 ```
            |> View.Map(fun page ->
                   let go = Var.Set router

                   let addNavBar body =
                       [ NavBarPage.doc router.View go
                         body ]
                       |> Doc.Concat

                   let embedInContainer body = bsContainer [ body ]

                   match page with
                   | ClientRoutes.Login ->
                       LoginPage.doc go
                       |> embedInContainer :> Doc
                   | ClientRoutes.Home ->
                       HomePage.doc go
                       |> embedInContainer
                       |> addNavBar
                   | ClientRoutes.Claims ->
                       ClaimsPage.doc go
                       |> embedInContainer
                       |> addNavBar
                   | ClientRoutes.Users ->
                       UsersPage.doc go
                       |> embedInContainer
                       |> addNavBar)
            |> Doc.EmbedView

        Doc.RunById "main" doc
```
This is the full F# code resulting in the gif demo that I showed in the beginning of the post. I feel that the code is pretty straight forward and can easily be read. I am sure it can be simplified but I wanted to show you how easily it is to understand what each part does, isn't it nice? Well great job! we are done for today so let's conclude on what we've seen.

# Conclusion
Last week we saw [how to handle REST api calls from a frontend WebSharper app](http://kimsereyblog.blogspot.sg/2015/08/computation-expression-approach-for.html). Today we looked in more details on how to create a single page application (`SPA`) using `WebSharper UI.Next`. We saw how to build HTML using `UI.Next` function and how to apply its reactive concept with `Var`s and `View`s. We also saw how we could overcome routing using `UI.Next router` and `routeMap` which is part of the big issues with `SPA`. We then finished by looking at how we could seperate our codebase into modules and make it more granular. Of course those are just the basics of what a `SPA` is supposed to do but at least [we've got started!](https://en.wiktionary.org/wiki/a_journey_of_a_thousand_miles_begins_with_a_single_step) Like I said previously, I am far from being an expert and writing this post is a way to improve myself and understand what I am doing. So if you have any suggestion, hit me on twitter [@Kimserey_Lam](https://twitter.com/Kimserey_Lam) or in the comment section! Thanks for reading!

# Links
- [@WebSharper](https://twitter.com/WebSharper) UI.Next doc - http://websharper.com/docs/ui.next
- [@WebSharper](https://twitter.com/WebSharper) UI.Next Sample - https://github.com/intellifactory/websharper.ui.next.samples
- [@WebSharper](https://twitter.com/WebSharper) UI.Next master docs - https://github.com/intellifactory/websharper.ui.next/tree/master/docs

---

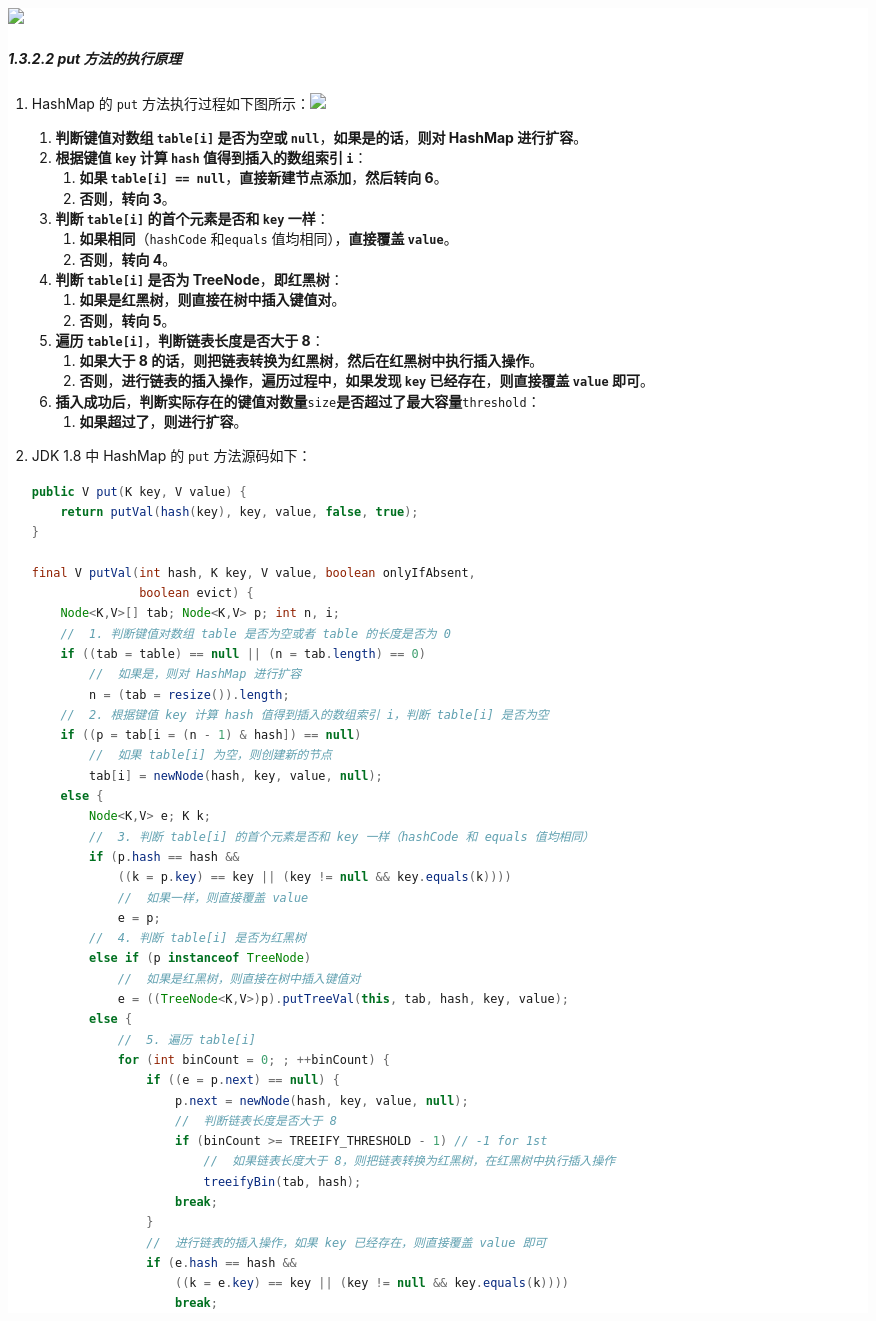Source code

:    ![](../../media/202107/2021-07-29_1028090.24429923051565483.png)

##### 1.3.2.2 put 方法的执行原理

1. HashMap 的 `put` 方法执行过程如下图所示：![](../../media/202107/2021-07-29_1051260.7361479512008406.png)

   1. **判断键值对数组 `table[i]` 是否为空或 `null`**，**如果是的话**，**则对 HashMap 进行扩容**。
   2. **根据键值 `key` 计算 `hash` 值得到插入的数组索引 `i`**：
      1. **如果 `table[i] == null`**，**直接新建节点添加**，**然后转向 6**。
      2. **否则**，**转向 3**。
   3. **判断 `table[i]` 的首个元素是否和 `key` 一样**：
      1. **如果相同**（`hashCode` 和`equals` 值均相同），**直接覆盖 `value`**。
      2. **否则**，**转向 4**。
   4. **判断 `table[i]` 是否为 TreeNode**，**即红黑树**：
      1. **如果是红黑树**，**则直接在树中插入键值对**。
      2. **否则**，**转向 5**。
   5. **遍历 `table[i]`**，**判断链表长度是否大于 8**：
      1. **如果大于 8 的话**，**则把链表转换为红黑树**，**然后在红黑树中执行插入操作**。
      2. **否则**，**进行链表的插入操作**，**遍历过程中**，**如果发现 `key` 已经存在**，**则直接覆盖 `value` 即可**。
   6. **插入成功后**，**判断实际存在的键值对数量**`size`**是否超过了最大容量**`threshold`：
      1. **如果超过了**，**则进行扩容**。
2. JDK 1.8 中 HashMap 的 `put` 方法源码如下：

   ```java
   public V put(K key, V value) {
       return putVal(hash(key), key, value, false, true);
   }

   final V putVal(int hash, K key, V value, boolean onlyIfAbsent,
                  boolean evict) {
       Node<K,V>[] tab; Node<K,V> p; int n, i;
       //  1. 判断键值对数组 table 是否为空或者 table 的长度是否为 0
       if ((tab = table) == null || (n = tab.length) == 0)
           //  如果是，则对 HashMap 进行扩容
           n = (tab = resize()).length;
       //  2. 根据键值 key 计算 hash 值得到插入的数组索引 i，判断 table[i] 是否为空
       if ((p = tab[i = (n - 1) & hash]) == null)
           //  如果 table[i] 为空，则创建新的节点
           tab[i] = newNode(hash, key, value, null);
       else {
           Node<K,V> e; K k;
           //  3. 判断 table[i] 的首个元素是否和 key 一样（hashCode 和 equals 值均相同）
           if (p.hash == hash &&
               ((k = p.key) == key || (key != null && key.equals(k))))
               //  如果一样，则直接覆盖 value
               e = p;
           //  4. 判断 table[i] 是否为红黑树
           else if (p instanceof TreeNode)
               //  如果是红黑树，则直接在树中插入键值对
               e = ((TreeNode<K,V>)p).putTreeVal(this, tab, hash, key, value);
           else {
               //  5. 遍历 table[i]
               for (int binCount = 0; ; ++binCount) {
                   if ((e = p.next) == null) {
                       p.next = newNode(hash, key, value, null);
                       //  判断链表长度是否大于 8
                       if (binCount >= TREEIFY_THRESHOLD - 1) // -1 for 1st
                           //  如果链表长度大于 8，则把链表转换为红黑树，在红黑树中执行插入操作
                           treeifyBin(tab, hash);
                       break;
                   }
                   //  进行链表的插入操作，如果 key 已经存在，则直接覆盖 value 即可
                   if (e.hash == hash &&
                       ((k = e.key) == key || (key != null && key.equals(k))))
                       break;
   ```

= Task directions =
Copy each line of the entries that includes the word "HashMap".

= Result of this exercise =
1. HashMap 的 `put` 方法执行过程如下图所示：![](../../media/202107/2021-07-29_1051260.7361479512008406.png)
   1. **判断键值对数组 `table[i]` 是否为空或 `null`**，**如果是的话**，**则对 HashMap 进行扩容**。
2. JDK 1.8 中 HashMap 的 `put` 方法源码如下：
           //  如果是，则对 HashMap 进行扩容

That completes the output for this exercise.